Another gallery to be opened by Segbedzi and Lockey in the near future also promises to continue the often passive-aggressive competition within the group, constantly sniping each other online, mostly on Instagram, all in order to negotiate an acceptable platform within the limited scope of the Melbourne art world. In a city with relatively few opportunities for artists who aren’t content simply to sell their work, these initiatives also exhibit a strange exuberance and often challenging array of modes, which Range pinpoints with effortless precision.

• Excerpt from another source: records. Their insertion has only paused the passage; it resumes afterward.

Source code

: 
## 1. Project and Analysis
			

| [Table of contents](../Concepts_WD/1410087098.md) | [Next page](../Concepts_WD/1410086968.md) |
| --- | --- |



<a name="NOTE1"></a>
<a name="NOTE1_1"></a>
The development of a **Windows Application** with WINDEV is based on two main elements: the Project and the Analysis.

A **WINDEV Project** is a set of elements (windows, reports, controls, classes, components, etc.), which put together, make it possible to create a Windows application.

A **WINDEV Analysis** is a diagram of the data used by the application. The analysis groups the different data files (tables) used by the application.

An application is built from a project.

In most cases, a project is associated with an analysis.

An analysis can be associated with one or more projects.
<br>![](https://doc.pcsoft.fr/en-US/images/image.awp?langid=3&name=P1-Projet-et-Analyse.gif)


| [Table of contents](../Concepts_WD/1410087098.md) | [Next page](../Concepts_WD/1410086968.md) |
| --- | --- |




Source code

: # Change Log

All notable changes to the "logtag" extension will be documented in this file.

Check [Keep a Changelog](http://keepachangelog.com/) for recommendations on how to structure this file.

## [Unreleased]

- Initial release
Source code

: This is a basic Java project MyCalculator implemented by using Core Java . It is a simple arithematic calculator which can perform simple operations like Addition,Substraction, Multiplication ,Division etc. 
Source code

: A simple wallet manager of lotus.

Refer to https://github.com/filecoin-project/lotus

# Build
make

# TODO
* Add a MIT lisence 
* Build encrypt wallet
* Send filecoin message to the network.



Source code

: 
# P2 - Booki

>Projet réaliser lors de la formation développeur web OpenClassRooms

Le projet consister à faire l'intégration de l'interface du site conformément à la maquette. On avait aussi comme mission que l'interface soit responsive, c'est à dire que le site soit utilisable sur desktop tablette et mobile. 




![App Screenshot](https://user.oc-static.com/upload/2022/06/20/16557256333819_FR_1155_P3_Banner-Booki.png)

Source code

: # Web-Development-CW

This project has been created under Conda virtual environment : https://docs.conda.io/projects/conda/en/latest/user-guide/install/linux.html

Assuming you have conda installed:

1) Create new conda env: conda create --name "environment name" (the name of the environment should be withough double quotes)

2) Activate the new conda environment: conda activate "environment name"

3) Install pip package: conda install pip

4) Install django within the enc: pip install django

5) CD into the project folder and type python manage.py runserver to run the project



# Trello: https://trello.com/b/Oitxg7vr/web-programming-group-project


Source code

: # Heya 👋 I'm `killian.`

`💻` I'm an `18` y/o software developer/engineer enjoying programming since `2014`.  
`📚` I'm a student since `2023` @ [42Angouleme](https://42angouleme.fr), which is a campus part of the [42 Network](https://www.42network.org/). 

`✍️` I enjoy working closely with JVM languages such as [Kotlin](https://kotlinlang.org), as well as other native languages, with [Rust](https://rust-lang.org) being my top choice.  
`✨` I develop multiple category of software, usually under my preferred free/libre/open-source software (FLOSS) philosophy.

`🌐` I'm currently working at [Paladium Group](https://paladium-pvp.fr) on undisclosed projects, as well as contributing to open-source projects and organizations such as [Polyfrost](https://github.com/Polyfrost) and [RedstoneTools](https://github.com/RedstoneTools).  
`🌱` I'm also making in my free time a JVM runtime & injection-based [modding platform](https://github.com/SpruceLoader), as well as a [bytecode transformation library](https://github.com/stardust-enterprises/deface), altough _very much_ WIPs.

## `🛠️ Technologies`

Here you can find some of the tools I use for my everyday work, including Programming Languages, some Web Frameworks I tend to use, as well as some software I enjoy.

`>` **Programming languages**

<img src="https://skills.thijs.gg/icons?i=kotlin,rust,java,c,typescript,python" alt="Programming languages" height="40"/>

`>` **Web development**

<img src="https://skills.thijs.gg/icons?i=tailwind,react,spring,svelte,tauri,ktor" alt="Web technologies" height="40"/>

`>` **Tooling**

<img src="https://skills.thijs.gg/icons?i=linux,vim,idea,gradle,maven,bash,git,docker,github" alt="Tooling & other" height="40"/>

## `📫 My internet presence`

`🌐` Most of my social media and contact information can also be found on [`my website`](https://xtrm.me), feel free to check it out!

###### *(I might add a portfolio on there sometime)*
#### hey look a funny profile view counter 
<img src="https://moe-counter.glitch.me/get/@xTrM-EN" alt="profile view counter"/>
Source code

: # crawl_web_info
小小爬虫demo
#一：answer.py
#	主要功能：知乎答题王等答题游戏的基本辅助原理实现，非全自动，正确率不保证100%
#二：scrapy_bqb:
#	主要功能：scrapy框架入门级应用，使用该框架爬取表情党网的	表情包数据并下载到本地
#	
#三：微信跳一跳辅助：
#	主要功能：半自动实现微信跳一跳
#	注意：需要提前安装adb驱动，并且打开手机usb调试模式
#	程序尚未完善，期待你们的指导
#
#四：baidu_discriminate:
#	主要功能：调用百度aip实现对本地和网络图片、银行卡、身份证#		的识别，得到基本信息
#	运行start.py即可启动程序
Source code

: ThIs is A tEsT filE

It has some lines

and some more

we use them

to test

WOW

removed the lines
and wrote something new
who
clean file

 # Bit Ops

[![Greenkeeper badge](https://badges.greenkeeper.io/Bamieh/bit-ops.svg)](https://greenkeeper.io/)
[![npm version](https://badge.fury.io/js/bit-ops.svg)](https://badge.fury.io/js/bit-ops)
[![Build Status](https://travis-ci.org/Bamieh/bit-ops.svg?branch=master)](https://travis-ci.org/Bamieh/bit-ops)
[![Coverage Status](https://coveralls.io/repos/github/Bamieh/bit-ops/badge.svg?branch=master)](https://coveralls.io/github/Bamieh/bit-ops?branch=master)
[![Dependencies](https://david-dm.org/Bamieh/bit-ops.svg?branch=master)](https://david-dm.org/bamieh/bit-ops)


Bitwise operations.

Ironically, painting has become a mode of practice that perhaps now mimics the demand for flexibility in the visual arts, its endless exhaustion brought to the point where it couldn’t possibly pose any threat to the status quo. But this is not quite right, for in many ways this also affords painting’s reinvestment as the most challenging artist position from which to work today. Lockey seemingly alludes to this in his text: ‘A broken maze is potent with intent, so is the work being reloaded with intent after a couple of decades of a thorough emptying?’

I can’t help but think of Kim Gordon chanting ‘You’re it’ at the beginning of Sonic Youth’s record Daydream Nation, which I realise was released years before Lane was even born. In the weary voice of middle adulthood recalling a children’s game, before the mode was adopted for celebrity culture in the 1980s, Gordon’s status as an artworld icon who found alternative fame feeds into the resurgence of aestheticised outsider posturing, where one eventually arrives at the centre of the conversation just as intended.

The practice of criticism, as many have been at pains to point out, has entered a problematic phase in recent years, whereby it cannot seem to articulate a position by which to distinguish itself from the empty re-production and proliferation of the artworld’s discursive networks. This could be a legacy of institutional critique, which at the same time established criticism as an institution within the purview of art as industry. Responses by Lane and other local and international artists so far seem to be to continue to look to the past for inspiration, to the under-examined parts of the narratives of modern art, the moments where it is the artist who survives the vicissitudes of the artwork, rendering the activity of producing work as a residue of the full-time job of performing and re-forming an artistic identity.